▶ _WRITTEN TASK_: Please copy the text that follows each picture in all of the entries below, line for line and unchanged, and leave the pictures out of your answer.

▶ _AVAILABLE RECORDS_:
● ● ● ● ●

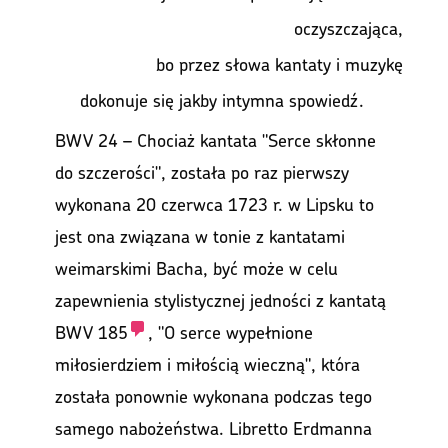
oczyszczająca, 
bo przez słowa kantaty i muzykę 
dokonuje się jakby intymna s
BWV 24 – Chociaż kantata "Serce skłonne
do szczerości", została po raz pierwszy
wykonana 20 czerwca 1723 r. w Lipsku to
jest ona związana w tonie z kantatami
weimarskimi Bacha, być może w celu
zapewnienia stylistycznej jedności z kantatą
BWV 185
, "O serce wypełnione
miłosierdziem i miłością wieczną", która
została ponownie wykonana podczas tego
samego nabożeństwa. Libretto Erdmanna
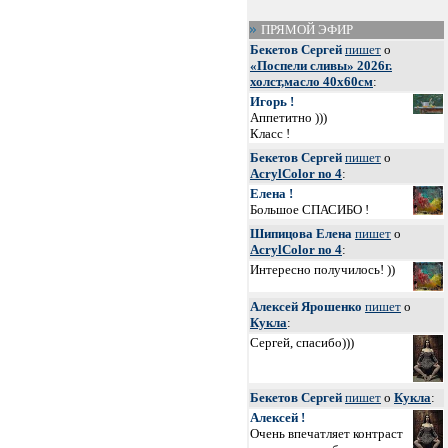
ПРЯМОЙ ЭФИР
Бекетов Сергей
пишет
о
«Поспели сливы» 2026г.
холст,масло 40х60см
:
Игорь !
Аппетитно )))
Класс !
Бекетов Сергей
пишет
о
AcrylColor no 4
:
Елена !
Большое СПАСИБО !
Шипицова Елена
пишет
о
AcrylColor no 4
:
Интересно получилось! ))
Алексей Ярошенко
пишет
о
Кукла
:
Сергей, спасибо)))
Бекетов Сергей
пишет
о
Кукла
:
Алексей !
Очень впечатляет контраст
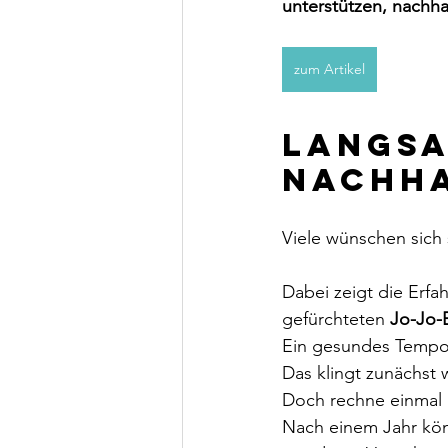
unterstützen, nachh
zum Artikel
Langsa
nachha
Viele wünschen sich 
Dabei zeigt die Erf
gefürchteten 
Jo-Jo-
Ein gesundes Tempo 
Das klingt zunächst 
Doch rechne einmal 
Nach einem Jahr kön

● ● ● ● ●

▶ _REPLY TO THE EXERCISE_:
oczyszczająca, 
bo przez słowa kantaty i muzykę 
dokonuje się jakby intymna s
BWV 24 – Chociaż kantata "Serce skłonne
do szczerości", została po raz pierwszy
wykonana 20 czerwca 1723 r. w Lipsku to
jest ona związana w tonie z kantatami
weimarskimi Bacha, być może w celu
zapewnienia stylistycznej jedności z kantatą
BWV 185
, "O serce wypełnione
miłosierdziem i miłością wieczną", która
została ponownie wykonana podczas tego
samego nabożeństwa. Libretto Erdmanna
ПРЯМОЙ ЭФИР
Бекетов Сергей
пишет
о
«Поспели сливы» 2026г.
холст,масло 40х60см
:
Игорь !
Аппетитно )))
Класс !
Бекетов Сергей
пишет
о
AcrylColor no 4
:
Елена !
Большое СПАСИБО !
Шипицова Елена
пишет
о
AcrylColor no 4
:
Интересно получилось! ))
Алексей Ярошенко
пишет
о
Кукла
:
Сергей, спасибо)))
Бекетов Сергей
пишет
о
Кукла
:
Алексей !
Очень впечатляет контраст
unterstützen, nachh
zum Artikel
Langsa
nachha
Viele wünschen sich 
Dabei zeigt die Erf
gefürchteten 
Jo-Jo-
Ein gesundes Tempo 
Das klingt zunächst 
Doch rechne einmal 
Nach einem Jahr kön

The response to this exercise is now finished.